→ **Task material**:
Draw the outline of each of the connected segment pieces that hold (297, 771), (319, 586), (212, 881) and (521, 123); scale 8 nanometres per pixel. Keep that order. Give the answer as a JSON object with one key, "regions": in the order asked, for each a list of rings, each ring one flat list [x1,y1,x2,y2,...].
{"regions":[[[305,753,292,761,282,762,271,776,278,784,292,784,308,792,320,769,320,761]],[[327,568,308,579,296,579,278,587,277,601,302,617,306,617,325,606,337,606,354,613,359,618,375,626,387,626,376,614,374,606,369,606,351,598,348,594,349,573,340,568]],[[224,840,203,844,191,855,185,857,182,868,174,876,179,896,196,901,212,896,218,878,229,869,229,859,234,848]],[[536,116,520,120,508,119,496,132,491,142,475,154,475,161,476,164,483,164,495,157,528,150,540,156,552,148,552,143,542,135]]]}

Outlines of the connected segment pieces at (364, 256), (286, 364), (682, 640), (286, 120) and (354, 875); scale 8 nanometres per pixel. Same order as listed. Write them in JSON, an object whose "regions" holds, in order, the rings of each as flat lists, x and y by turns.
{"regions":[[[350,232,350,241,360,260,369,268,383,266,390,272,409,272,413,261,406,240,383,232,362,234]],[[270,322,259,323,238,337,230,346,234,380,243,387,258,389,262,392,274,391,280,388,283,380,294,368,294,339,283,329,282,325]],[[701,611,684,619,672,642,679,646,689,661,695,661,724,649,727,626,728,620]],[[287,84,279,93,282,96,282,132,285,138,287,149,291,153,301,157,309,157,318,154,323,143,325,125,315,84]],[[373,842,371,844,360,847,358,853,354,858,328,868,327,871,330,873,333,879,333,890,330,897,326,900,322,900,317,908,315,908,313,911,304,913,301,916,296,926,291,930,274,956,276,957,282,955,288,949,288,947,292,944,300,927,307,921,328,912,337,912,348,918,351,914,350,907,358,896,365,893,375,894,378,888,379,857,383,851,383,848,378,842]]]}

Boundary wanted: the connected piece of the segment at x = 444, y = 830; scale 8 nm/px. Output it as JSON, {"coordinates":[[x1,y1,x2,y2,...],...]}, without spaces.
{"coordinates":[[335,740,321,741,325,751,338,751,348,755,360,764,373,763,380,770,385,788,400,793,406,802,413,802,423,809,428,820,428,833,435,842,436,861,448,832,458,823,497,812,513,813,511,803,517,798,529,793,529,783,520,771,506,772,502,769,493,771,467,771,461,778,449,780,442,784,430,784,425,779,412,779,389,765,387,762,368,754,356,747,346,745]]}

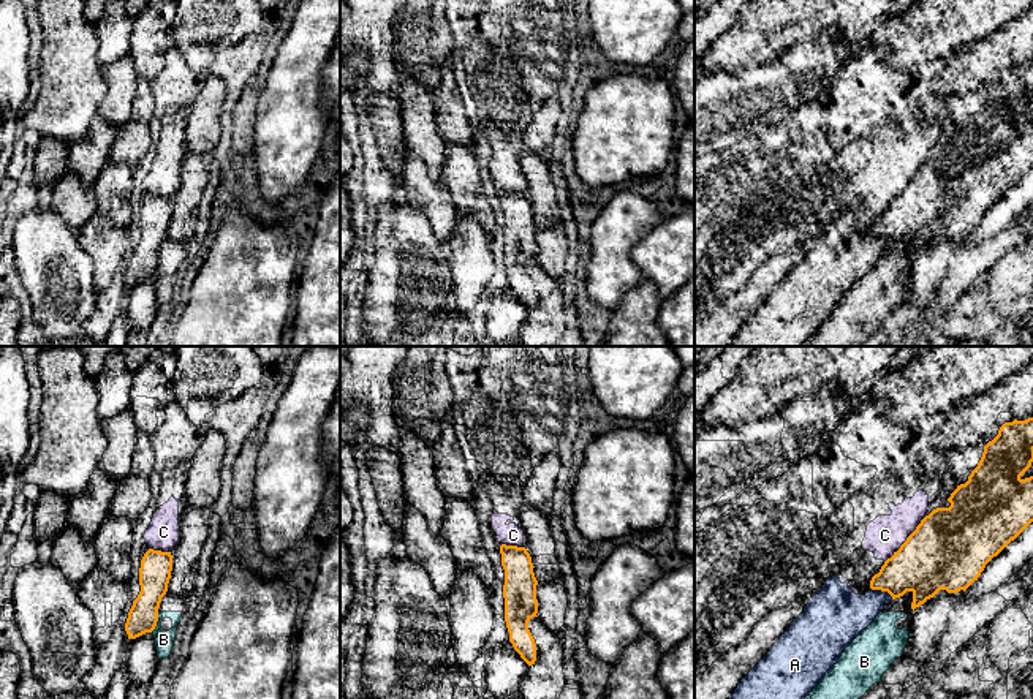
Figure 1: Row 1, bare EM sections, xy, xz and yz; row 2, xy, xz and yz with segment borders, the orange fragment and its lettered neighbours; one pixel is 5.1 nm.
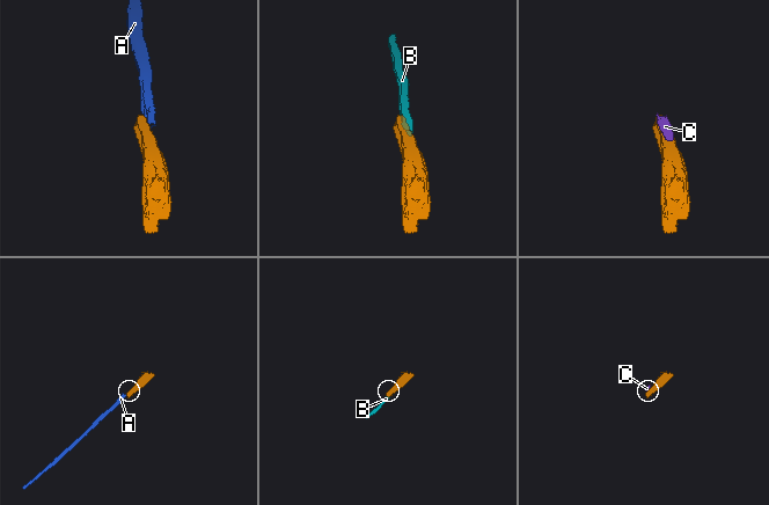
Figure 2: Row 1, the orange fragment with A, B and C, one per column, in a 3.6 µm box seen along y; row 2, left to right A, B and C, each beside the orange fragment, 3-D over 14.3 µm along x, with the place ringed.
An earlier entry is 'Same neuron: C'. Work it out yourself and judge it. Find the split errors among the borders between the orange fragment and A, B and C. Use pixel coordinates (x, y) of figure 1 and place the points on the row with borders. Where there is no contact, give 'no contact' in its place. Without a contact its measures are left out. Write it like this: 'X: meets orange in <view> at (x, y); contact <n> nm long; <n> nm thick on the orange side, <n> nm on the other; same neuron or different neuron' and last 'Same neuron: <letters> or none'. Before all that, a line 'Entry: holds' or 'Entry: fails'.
Entry: fails
A: meets orange in yz at (883, 590); contact 120 nm long; 300 nm thick on the orange side, 260 nm on the other; different neuron
B: meets orange in xy at (157, 620); contact 110 nm long; 160 nm thick on the orange side, 100 nm on the other; different neuron
C: meets orange in yz at (907, 540); contact 320 nm long; 400 nm thick on the orange side, 190 nm on the other; different neuron
Same neuron: none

→ **Directions**: For each line above, output its wording exactly and leave out any picture.

→ **Response**:
Draw the outline of each of the connected segment pieces that hold (297, 771), (319, 586), (212, 881) and (521, 123); scale 8 nanometres per pixel. Keep that order. Give the answer as a JSON object with one key, "regions": in the order asked, for each a list of rings, each ring one flat list [x1,y1,x2,y2,...].
{"regions":[[[305,753,292,761,282,762,271,776,278,784,292,784,308,792,320,769,320,761]],[[327,568,308,579,296,579,278,587,277,601,302,617,306,617,325,606,337,606,354,613,359,618,375,626,387,626,376,614,374,606,369,606,351,598,348,594,349,573,340,568]],[[224,840,203,844,191,855,185,857,182,868,174,876,179,896,196,901,212,896,218,878,229,869,229,859,234,848]],[[536,116,520,120,508,119,496,132,491,142,475,154,475,161,476,164,483,164,495,157,528,150,540,156,552,148,552,143,542,135]]]}

Outlines of the connected segment pieces at (364, 256), (286, 364), (682, 640), (286, 120) and (354, 875); scale 8 nanometres per pixel. Same order as listed. Write them in JSON, an object whose "regions" holds, in order, the rings of each as flat lists, x and y by turns.
{"regions":[[[350,232,350,241,360,260,369,268,383,266,390,272,409,272,413,261,406,240,383,232,362,234]],[[270,322,259,323,238,337,230,346,234,380,243,387,258,389,262,392,274,391,280,388,283,380,294,368,294,339,283,329,282,325]],[[701,611,684,619,672,642,679,646,689,661,695,661,724,649,727,626,728,620]],[[287,84,279,93,282,96,282,132,285,138,287,149,291,153,301,157,309,157,318,154,323,143,325,125,315,84]],[[373,842,371,844,360,847,358,853,354,858,328,868,327,871,330,873,333,879,333,890,330,897,326,900,322,900,317,908,315,908,313,911,304,913,301,916,296,926,291,930,274,956,276,957,282,955,288,949,288,947,292,944,300,927,307,921,328,912,337,912,348,918,351,914,350,907,358,896,365,893,375,894,378,888,379,857,383,851,383,848,378,842]]]}

Boundary wanted: the connected piece of the segment at x = 444, y = 830; scale 8 nm/px. Output it as JSON, {"coordinates":[[x1,y1,x2,y2,...],...]}, without spaces.
{"coordinates":[[335,740,321,741,325,751,338,751,348,755,360,764,373,763,380,770,385,788,400,793,406,802,413,802,423,809,428,820,428,833,435,842,436,861,448,832,458,823,497,812,513,813,511,803,517,798,529,793,529,783,520,771,506,772,502,769,493,771,467,771,461,778,449,780,442,784,430,784,425,779,412,779,389,765,387,762,368,754,356,747,346,745]]}

Figure 1: Row 1, bare EM sections, xy, xz and yz; row 2, xy, xz and yz with segment borders, the orange fragment and its lettered neighbours; one pixel is 5.1 nm.
Figure 2: Row 1, the orange fragment with A, B and C, one per column, in a 3.6 µm box seen along y; row 2, left to right A, B and C, each beside the orange fragment, 3-D over 14.3 µm along x, with the place ringed.
An earlier entry is 'Same neuron: C'. Work it out yourself and judge it. Find the split errors among the borders between the orange fragment and A, B and C. Use pixel coordinates (x, y) of figure 1 and place the points on the row with borders. Where there is no contact, give 'no contact' in its place. Without a contact its measures are left out. Write it like this: 'X: meets orange in <view> at (x, y); contact <n> nm long; <n> nm thick on the orange side, <n> nm on the other; same neuron or different neuron' and last 'Same neuron: <letters> or none'. Before all that, a line 'Entry: holds' or 'Entry: fails'.
Entry: fails
A: meets orange in yz at (883, 590); contact 120 nm long; 300 nm thick on the orange side, 260 nm on the other; different neuron
B: meets orange in xy at (157, 620); contact 110 nm long; 160 nm thick on the orange side, 100 nm on the other; different neuron
C: meets orange in yz at (907, 540); contact 320 nm long; 400 nm thick on the orange side, 190 nm on the other; different neuron
Same neuron: none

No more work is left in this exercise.